佐賀県の海沿いで水稲・みかんなどを作っている農業者によるエッセイ。
天候や鳥獣の害はあきらめざるを得ないが、自動車産業や政治屋かウマイ汁を吸うことの代償に、農業がつぶされるというのは、あまりに理不尽である。
この列島で、「農」を主たる生業にして暮らすということは、確かに、珍しいことではなかった。
しかし、いかにも官僚が好みそうな用語である「専業農家」に該当するような「農家」など、決して多くなかったはずだ。
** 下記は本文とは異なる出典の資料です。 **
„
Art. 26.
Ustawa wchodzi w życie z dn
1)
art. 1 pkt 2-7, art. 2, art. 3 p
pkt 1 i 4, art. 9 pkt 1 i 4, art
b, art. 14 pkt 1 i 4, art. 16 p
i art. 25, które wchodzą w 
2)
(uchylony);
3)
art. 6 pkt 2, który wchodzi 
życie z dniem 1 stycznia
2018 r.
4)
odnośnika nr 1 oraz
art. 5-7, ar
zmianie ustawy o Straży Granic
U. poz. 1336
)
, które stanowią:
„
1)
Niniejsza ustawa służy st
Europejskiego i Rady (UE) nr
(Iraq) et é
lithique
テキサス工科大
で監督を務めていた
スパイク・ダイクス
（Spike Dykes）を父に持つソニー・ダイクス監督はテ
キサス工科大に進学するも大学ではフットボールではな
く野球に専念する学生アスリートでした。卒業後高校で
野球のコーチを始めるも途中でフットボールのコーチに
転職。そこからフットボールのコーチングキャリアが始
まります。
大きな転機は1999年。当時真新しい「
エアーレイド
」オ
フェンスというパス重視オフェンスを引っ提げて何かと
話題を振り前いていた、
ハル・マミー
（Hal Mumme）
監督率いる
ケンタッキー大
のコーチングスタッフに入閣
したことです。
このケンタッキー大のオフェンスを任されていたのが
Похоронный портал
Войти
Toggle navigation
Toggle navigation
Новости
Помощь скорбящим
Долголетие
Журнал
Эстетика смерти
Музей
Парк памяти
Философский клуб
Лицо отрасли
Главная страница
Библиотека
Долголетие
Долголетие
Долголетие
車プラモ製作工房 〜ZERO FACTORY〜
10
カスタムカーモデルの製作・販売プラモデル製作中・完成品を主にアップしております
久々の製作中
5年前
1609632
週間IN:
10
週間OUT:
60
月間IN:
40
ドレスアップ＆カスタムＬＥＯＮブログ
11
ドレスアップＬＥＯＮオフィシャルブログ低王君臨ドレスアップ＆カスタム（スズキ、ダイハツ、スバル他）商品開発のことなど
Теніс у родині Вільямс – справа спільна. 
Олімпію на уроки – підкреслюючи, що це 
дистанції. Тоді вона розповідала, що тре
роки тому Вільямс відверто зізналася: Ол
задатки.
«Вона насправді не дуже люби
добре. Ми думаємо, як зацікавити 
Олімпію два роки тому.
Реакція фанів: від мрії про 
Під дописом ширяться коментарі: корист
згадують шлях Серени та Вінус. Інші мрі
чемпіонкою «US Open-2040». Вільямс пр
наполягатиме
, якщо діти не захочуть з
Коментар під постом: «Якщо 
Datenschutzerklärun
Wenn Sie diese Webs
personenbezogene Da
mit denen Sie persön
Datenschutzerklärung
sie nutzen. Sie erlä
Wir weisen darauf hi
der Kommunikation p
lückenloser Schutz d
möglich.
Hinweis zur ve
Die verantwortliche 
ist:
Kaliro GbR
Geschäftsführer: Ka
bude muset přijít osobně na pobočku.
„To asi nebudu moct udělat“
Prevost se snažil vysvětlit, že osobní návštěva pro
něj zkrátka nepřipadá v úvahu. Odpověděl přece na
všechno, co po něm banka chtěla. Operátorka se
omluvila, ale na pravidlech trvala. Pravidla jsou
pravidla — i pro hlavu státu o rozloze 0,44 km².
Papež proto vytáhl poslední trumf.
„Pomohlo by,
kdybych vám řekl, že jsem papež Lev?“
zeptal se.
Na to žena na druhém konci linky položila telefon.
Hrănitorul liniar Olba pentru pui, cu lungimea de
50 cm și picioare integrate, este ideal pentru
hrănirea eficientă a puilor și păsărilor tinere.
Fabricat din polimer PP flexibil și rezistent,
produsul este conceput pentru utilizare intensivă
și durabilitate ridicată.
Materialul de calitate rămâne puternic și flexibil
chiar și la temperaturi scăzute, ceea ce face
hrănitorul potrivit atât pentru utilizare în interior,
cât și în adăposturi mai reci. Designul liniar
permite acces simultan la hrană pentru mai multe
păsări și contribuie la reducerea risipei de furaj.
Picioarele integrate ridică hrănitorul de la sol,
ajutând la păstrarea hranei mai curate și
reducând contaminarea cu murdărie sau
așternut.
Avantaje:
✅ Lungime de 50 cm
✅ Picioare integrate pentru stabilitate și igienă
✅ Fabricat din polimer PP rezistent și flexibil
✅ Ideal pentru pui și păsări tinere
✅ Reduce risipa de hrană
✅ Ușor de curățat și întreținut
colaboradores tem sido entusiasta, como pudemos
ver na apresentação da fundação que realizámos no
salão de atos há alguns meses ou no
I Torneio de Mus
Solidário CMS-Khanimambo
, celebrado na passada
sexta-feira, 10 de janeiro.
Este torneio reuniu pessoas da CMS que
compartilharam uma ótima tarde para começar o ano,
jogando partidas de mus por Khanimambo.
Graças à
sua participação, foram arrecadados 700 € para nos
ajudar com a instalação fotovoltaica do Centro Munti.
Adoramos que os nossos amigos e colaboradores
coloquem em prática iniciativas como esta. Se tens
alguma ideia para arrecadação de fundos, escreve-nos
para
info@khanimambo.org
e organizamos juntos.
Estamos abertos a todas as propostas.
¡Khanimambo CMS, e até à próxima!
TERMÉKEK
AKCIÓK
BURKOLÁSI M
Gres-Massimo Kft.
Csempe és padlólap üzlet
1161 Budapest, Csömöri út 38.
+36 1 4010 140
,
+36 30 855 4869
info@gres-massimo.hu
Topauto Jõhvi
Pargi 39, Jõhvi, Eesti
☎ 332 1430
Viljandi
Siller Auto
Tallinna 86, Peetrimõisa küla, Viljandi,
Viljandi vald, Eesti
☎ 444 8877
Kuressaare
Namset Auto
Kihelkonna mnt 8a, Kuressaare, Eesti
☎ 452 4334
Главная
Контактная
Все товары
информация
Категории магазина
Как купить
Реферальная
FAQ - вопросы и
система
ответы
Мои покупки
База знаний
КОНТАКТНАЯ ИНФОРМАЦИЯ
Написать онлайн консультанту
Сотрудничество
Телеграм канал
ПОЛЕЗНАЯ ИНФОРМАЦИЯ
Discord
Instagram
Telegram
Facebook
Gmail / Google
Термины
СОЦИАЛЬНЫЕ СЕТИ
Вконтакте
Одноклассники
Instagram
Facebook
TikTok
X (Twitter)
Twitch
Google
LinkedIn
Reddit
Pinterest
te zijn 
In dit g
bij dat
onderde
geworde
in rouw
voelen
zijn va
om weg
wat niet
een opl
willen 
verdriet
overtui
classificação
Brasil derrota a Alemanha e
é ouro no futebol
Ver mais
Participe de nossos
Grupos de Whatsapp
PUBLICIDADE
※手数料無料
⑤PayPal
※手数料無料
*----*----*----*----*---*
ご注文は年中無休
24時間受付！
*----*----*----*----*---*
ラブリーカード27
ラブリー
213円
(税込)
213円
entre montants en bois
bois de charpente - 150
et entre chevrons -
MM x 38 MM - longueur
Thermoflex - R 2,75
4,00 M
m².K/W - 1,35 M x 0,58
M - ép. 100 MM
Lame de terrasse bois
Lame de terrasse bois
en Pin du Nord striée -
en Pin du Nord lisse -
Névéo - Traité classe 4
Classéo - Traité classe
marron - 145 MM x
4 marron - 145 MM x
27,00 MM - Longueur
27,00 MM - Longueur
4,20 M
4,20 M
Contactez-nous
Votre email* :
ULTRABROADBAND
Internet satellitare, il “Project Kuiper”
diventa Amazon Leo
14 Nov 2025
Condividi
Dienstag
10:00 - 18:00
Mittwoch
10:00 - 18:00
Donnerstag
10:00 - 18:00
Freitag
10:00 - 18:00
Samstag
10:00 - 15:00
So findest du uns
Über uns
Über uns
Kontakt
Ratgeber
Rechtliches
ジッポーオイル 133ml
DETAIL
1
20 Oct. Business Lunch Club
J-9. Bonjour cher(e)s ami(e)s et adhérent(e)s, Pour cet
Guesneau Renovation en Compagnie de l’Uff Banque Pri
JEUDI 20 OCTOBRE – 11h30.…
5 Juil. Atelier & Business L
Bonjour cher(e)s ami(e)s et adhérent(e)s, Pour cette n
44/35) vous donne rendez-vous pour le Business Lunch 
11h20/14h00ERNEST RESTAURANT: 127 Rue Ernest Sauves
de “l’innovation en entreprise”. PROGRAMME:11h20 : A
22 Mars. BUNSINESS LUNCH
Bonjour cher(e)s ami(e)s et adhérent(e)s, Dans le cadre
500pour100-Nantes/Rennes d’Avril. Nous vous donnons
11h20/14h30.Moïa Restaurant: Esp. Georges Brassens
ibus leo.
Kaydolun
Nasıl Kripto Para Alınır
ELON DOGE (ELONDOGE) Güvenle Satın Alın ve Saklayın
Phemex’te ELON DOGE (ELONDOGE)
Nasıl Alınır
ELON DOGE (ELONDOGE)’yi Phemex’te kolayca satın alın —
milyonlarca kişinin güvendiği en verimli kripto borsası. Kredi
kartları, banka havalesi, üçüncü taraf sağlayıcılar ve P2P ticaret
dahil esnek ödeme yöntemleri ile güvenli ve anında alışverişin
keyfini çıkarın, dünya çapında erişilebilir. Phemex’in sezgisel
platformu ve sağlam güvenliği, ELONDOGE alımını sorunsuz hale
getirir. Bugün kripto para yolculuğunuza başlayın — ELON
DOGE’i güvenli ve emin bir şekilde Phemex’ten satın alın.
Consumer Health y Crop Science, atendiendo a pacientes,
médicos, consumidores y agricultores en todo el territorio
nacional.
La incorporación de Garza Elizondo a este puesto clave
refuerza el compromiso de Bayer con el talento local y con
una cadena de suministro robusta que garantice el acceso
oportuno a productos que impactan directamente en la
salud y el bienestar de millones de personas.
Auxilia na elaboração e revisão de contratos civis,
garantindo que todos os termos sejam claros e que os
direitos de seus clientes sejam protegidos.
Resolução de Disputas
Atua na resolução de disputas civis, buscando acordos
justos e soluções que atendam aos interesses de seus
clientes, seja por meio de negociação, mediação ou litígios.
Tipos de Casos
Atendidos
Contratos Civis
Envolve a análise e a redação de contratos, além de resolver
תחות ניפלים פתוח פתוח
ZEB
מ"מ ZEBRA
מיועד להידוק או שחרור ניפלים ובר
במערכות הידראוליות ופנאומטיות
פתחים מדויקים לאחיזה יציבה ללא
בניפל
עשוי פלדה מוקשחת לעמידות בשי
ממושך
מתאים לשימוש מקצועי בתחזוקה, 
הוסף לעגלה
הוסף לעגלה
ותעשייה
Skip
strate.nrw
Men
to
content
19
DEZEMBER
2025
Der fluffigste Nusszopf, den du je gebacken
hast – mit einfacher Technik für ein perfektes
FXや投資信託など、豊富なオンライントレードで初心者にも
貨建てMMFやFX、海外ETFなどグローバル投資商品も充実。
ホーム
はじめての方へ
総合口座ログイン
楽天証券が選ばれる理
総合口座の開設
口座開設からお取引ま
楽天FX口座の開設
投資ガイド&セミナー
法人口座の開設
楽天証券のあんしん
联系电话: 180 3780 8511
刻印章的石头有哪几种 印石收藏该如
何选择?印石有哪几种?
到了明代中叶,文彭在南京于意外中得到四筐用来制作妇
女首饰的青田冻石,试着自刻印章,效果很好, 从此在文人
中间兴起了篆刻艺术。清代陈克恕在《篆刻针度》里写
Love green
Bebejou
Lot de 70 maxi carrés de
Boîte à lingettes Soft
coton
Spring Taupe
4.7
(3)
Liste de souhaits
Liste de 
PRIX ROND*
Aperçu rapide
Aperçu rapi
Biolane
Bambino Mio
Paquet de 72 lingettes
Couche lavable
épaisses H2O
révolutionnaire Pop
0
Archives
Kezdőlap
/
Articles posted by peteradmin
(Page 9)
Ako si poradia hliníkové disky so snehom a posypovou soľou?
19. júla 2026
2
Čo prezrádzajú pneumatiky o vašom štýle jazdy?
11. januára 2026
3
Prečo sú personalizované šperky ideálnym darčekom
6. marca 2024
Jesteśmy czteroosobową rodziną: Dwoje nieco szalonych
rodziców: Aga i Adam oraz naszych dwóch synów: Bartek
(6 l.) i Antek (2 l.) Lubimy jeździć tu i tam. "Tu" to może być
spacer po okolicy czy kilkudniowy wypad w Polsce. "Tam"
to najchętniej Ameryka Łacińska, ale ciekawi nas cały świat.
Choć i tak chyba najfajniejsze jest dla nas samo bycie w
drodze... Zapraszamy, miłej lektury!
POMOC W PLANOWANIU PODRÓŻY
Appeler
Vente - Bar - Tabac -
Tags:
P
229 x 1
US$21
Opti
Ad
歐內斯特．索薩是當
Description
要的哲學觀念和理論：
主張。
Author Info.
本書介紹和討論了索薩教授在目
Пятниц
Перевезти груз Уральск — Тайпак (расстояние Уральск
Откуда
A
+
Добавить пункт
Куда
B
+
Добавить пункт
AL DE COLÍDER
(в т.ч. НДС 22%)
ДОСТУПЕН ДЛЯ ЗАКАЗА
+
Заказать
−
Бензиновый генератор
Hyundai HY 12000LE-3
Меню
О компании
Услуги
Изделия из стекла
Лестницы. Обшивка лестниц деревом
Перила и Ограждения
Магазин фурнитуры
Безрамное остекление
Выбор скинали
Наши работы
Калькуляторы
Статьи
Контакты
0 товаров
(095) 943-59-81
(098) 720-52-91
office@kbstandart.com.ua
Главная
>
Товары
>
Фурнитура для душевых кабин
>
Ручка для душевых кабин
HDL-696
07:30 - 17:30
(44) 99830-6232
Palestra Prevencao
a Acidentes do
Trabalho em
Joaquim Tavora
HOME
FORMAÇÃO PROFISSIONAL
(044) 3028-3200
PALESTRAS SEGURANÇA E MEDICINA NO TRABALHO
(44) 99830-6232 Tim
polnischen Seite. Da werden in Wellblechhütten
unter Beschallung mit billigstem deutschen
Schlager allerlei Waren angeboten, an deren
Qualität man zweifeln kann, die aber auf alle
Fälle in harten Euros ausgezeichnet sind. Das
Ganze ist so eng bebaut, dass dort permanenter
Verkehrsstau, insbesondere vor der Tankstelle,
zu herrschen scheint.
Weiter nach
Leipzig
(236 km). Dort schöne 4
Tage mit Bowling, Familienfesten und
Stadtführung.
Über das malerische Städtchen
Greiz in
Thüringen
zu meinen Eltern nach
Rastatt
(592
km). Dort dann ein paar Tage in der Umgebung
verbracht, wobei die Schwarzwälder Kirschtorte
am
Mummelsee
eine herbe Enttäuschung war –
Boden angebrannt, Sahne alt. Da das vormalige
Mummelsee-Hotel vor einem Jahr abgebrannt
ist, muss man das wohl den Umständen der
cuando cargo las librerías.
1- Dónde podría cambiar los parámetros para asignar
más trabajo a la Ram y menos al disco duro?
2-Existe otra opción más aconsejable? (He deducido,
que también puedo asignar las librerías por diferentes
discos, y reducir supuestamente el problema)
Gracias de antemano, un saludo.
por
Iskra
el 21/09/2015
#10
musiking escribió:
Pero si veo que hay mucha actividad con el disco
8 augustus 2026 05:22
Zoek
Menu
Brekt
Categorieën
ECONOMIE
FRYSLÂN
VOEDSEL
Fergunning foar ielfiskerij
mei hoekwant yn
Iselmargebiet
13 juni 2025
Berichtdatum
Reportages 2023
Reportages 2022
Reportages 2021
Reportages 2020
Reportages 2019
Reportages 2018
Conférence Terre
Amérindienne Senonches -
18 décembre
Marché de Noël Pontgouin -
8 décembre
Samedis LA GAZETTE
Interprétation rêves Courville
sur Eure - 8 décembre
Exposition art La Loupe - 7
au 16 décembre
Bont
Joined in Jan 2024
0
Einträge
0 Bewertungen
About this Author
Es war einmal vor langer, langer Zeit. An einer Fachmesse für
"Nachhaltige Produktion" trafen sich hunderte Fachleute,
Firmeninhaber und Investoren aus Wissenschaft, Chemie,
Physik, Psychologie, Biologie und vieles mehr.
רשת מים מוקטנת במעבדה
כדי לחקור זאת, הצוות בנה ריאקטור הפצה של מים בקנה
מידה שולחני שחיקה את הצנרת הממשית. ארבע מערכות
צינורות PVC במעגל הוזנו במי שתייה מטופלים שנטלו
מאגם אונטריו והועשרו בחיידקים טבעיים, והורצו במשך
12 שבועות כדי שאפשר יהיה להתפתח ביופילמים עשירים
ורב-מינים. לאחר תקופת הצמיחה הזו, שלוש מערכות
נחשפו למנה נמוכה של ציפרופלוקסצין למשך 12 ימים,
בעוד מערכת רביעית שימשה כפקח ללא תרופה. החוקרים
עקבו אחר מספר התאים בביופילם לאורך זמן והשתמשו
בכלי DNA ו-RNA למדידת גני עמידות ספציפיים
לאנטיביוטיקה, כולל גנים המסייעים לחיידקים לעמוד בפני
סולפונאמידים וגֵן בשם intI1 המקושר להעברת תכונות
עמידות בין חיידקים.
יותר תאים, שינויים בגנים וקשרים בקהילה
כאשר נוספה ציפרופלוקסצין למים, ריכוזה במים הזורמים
「農」とは、食べ物を得る行為であり、カネを得る行為とは、次元が異なる。
いずれも生きる上で必要な行為ではあるが。
人の文化の出発点は、食べ物を作ることだった。
打製石器の時代から分業は存在したが、食べ物を作らない単位家族はなかっただろう。
暮らしの実相がかなり明らかになるのは江戸時代以後である。
幕府が、水稲を中心とする「農」を、支配の手がかりとしたのは事実だが、民衆は「農業」を専一とする「農民」であったわけではなかった。
この時代(それ以前もそうだが)の民衆を表現する最も適切な用語は、幕府がそのように呼び、民衆自らもそう呼んでいた「百姓」である。
「百姓」とはまさに、ありとあらゆる雑多な生業を有する人々である。
「百姓」は、食べ物を作った。
それは領主の期待するところでもあったが、彼らが「農」に従事したのは、人間である以上、生きていくために食べ物を作らねばならないからだった。
注意すべきは、だからといって、江戸時代の「百姓」が「自給自足」だったわけではないということだ。
近代化にともなって、社会的分業が進んだ。
日本列島は、「農」とその他の生業を併用する、本来の「百姓」が、遅くまで残存した。
それは、列島の「農」が小規模・労働力集約型という特徴を持っていたからだろう。
この特徴は、「日本」社会の特徴というより、造山運動によって形成され、暖流の流れの中に存在するという、列島の自然環境によって、そのように運命づけられたといえる。
工業製品は、売ることを目的に作られるものだから、競争経済によって品質が向上し、価格が落ち着く。
しかし食べ物は、食べて生きることを目的に作られるものである。
安心できないものは食不適だから、無価値である。
都会民は、価値と無価値を見分ける能力を失っている。
言っちゃ悪いが、バカなのである。
そんな都会民をスタンダードにして、「食」の未来を決定するなど、まさに集団自殺と同じ愚行である。